The most popular Dokra products comprise Tortoises, elephants, horses, owls, peacocks, religious images, tribal figurine, lamps etc. Thereafter the figurines get diversified forms such as pen stands, cutlery holders, candlestands, utility boxes, other decorative or utility items and much more. Most of the themes revolve around local beliefs, religion and Indian mythology with many variations seeping in over the centuries.
The lost-wax casting technique is eponymic to Dokra Damar tribes, the main traditional metalsmiths which initially resided in Bankura-Dariapur belt in West Bengal, parts of Odisha, Chhattisgarh and Madhya Pradesh. Despite different locations and difference in language this tribe extends from Jharkhand to West Bengal and Odisha. The members of the tribe, over the centuries, have moved to southern and western parts of the country, thus presently covering large parts of the country.

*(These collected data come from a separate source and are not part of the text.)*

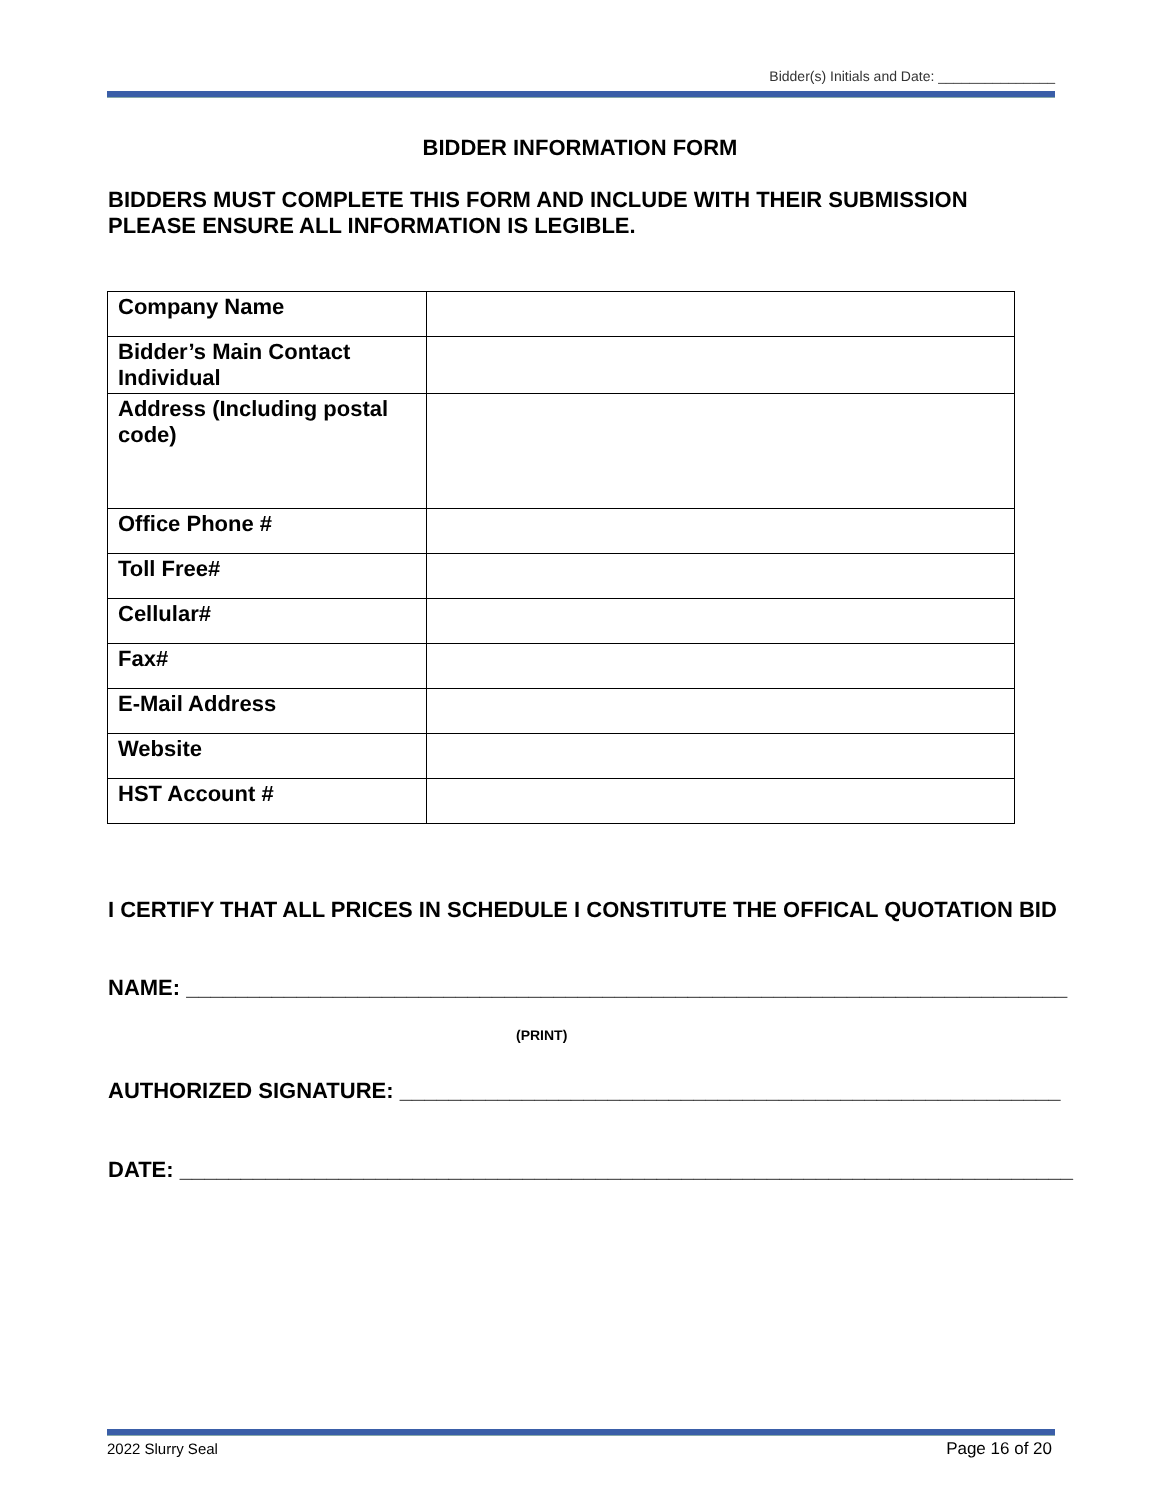Bidder(s) Initials and Date: _______________
BIDDER INFORMATION FORM
BIDDERS MUST COMPLETE THIS FORM AND INCLUDE WITH THEIR SUBMISSION
PLEASE ENSURE ALL INFORMATION IS LEGIBLE.
| Company Name | |
| Bidder’s Main Contact Individual | |
| Address (Including postal code) | |
| Office Phone # | |
| Toll Free# | |
| Cellular# | |
| Fax# | |
| E-Mail Address | |
| Website | |
| HST Account # | |
I CERTIFY THAT ALL PRICES IN SCHEDULE I CONSTITUTE THE OFFICAL QUOTATION BID
NAME: ________________________________________________________________________
(PRINT)
AUTHORIZED SIGNATURE: ______________________________________________________
DATE: _________________________________________________________________________
2022 Slurry Seal Page 16 of 20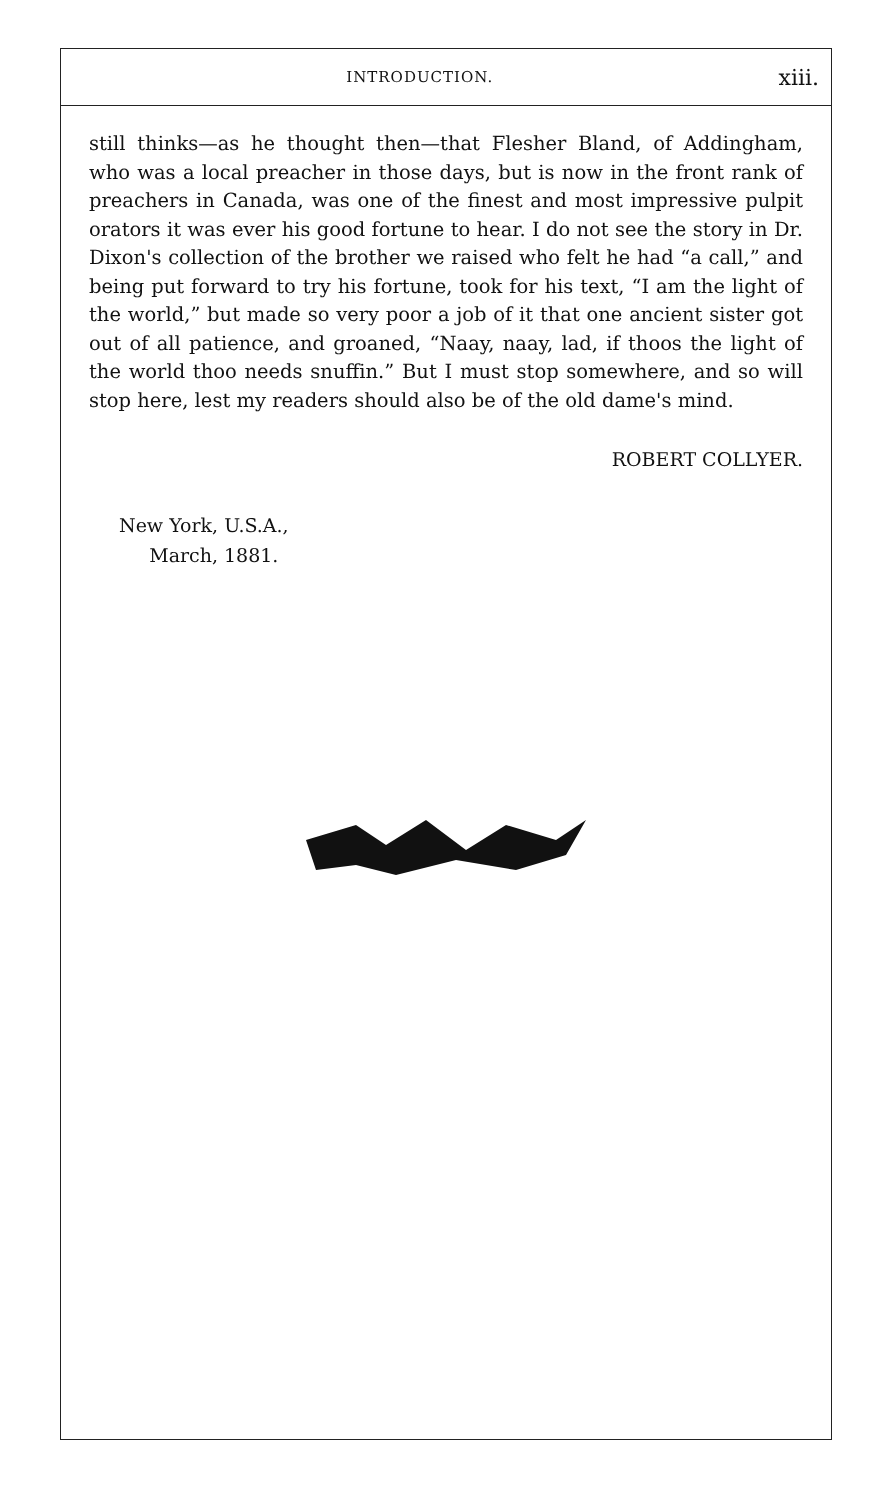INTRODUCTION. xiii.
still thinks—as he thought then—that Flesher Bland, of Addingham, who was a local preacher in those days, but is now in the front rank of preachers in Canada, was one of the finest and most impressive pulpit orators it was ever his good fortune to hear. I do not see the story in Dr. Dixon's collection of the brother we raised who felt he had “a call,” and being put forward to try his fortune, took for his text, “I am the light of the world,” but made so very poor a job of it that one ancient sister got out of all patience, and groaned, “Naay, naay, lad, if thoos the light of the world thoo needs snuffin.” But I must stop somewhere, and so will stop here, lest my readers should also be of the old dame's mind.
ROBERT COLLYER.
New York, U.S.A.,
March, 1881.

Key features of Dokra art because of which there is increasing demand for these products.
• The oldest surviving metalcraft process – the lost-wax casting technique.
• The historical and cultural significance of this art form.
• Delicately handcrafted patterns, forms and colors.
• Victory of man over machines in terms of design intricacies.
• Longevity of the artefacts.
• All natural materials.
Lost-wax technique – A wax model of the desired object is painstakingly crafted. The wax model is then covered in a clay shell, and the clay shell is baked. The wax melts and runs out of the clay shell, leaving a hollow space. The clay shell is then filled with molten metal, and the metal cools and hardens to form the final object.
Lost-wax casting technique comprises two main types based on the process followed: Hollow Casting and Solid Casting. While Hollow Casting is more common in Central and Eastern India, Solid Casting is predominant in the south of India. Hollow casting is the more traditional method which uses a clay (usually riverbed clay) core. Artisans in some areas, away from rivers, replace clay with a mixture of local soil, coal dust and rice husk. Solid casting, on the other hand, uses a solid piece of wax for the mold.
The first step in the Hollow Casting process is to craft a clay core made in the shape of the final cast output product. Thereafter this core is covered with thick layer of pure beeswax mixed with saps and resins from specific local trees. This wax layer is carved with desired patterns designs, designs and decorations in their finer details. This leads to the third step of covering this assembly with layers of malleable clay which takes the reverse form of the designs on the wax. This makes for the final mold for the artefact. Molten metal is poured into this mold. The wax melts, drains away, leaving desired space for the metal to fill. Once the metal solidifies and cools inside the mold, the outer layer of clay is scrapped off to get the final product. Polishing and finishing, as may be required, follows and the product is ready.